Theory of Economic Policy

October 11, 2017
Theory of economic policy

No attempt will, or need be, made at a comprehensive survey of the extensive and growing literature on the modem institutional approach to the analysis of economic policy. A few remarks, however, may help to put this study and the Sandiford and Rossmiller paper into perspective and draw out the distinction particularly between public choice theory and the traditional marginalist approach.

The orthodox approach to economic policy concerns itself with the maximisation of "economic welfare" which is said to be optimised by free-market forces in a position of general equilibrium. In the real world, market failures and imperfections occur, such as sharp fluctuations in prices, which give wrong signals to producers, and "externalities", which are costs that individual producers impose on the rest of the economy but that play no part in their output decisions. The intervention in the real world by a benevolent government is assumed to be able to correct or improve matters through the use of policy instruments at its disposal -taxes and subsidies, tariffs, intervention buying, expenditure on research, etc. These are instruments that can be employed only by governments and should be designed to do the least possible damage to non-beneficiaries whilst moving the economy as a whole towards maximum gross domestic product (GDP) and optimum "economic welfare".
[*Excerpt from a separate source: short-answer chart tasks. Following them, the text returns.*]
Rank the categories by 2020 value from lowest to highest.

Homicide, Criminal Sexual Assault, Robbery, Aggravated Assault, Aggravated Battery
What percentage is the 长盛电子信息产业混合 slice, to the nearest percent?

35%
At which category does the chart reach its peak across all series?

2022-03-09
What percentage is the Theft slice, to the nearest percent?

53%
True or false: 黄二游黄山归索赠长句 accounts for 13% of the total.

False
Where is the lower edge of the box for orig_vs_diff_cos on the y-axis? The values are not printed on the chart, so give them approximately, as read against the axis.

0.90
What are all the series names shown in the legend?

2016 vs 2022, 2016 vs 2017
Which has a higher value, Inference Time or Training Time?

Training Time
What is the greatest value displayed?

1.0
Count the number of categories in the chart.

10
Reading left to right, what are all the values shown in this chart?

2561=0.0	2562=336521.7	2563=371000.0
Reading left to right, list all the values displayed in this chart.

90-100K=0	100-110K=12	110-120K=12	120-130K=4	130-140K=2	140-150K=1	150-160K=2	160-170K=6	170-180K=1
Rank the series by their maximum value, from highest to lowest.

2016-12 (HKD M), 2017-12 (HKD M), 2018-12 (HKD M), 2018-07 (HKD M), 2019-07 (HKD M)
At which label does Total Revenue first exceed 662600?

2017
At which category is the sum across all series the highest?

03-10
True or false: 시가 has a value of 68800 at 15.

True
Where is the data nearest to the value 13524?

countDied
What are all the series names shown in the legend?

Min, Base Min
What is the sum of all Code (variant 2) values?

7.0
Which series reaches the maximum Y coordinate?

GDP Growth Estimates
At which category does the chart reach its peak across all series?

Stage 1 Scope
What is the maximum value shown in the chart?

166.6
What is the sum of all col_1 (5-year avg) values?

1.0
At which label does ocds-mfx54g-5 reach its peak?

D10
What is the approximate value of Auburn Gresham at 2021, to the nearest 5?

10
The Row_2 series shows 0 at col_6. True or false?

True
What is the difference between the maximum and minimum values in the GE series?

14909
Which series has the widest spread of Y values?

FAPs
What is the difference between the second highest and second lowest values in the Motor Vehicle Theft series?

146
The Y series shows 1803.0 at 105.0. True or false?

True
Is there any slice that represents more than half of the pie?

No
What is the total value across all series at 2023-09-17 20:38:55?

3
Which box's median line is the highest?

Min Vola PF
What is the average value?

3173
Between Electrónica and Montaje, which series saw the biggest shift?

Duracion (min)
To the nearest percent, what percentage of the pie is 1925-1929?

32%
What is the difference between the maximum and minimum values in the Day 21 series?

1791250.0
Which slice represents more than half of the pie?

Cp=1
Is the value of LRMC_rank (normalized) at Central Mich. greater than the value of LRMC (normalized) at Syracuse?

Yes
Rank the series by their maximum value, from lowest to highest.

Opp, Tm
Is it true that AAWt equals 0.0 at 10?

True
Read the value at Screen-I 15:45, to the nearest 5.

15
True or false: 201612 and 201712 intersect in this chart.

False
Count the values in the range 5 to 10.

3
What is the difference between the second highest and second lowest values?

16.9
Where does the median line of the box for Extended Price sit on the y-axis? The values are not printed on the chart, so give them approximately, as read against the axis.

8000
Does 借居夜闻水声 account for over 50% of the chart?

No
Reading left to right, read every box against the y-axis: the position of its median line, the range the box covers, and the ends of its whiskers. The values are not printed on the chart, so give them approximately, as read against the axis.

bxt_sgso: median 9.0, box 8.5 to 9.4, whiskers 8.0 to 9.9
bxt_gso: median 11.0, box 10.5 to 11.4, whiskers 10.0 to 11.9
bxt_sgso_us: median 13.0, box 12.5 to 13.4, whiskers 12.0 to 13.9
The above description of the working of the market mechanism and the functions of government sets the scene for the tasks of economists and government advisers. Their job is conceived as offering impartial advice to politicians that will minimise any damage to those adversely affected through interference with the market whilst at the same time maximising the benefits to immediately interested parties and secondary groups. The policy is to be judged as efficient in so far as its costs (e.g., to tax payers and-other damaged parties) are minimised whilst the benefits of increased net income overall are maximised.

This kind of thinking as a method of analysis is recognisable as one applied by most practising economists and also as one that politicians for their part have come to expect of their advisers. The technical literature is extensive, and some of it familiar, and need not therefore be quoted as it is associated with the writings of well-known names in economics - Pigou, Pareto, Samuelson and many others.